:: Instructions for the task ::
Return all lines of the listing below that carry the word "Alemão".

Segment Start: Data

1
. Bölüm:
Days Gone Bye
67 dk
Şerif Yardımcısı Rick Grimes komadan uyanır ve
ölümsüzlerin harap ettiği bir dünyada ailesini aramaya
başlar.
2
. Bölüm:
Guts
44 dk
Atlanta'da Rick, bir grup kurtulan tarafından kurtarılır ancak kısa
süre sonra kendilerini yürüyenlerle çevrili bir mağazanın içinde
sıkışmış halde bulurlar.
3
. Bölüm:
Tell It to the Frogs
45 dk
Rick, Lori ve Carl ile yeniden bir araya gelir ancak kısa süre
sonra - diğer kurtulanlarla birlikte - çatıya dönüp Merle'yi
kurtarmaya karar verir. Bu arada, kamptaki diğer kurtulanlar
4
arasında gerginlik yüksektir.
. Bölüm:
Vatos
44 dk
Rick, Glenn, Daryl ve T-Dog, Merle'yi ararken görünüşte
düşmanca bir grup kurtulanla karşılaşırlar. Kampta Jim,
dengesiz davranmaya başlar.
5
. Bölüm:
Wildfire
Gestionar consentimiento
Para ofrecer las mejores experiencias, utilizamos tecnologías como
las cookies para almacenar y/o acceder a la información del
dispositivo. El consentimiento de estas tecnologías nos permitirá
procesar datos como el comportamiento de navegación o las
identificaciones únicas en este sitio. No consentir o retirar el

Segment End: Data
Segment Start: Data

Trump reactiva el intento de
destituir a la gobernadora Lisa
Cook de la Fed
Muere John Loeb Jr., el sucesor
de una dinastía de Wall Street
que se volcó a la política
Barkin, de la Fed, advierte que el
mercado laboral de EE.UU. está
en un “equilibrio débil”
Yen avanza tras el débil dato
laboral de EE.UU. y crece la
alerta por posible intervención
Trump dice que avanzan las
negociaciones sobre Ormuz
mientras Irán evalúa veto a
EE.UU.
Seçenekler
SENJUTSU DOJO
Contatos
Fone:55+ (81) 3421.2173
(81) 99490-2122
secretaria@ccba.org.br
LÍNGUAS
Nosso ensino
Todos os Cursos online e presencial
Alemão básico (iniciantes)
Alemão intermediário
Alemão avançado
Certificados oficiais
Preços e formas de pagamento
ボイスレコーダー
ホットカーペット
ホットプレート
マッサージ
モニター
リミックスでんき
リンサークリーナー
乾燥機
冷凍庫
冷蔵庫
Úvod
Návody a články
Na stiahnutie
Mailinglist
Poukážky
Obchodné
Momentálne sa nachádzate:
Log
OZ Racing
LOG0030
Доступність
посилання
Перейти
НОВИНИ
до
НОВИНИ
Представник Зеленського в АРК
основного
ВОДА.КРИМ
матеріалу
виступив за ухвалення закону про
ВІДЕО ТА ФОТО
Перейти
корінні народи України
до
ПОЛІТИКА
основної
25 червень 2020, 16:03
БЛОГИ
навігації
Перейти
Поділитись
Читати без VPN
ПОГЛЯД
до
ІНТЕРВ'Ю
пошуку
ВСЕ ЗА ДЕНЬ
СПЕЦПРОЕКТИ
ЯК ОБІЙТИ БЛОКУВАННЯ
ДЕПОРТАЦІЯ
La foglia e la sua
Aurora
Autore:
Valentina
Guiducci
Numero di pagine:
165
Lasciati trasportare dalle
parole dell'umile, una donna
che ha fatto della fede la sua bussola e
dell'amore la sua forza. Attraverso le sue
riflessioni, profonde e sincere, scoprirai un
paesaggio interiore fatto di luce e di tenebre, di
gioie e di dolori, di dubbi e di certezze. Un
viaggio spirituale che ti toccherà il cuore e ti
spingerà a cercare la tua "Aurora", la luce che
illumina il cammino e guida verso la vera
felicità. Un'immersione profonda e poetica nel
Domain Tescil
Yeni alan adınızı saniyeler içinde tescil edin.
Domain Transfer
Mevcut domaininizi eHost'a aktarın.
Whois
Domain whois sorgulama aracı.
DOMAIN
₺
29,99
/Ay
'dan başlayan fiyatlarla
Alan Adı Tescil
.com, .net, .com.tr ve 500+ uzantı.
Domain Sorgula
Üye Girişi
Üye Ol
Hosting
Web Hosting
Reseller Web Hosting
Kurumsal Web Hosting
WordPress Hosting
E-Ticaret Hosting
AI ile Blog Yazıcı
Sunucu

Segment End: Data

:: Reply ::
Alemão básico (iniciantes)
Alemão intermediário
Alemão avançado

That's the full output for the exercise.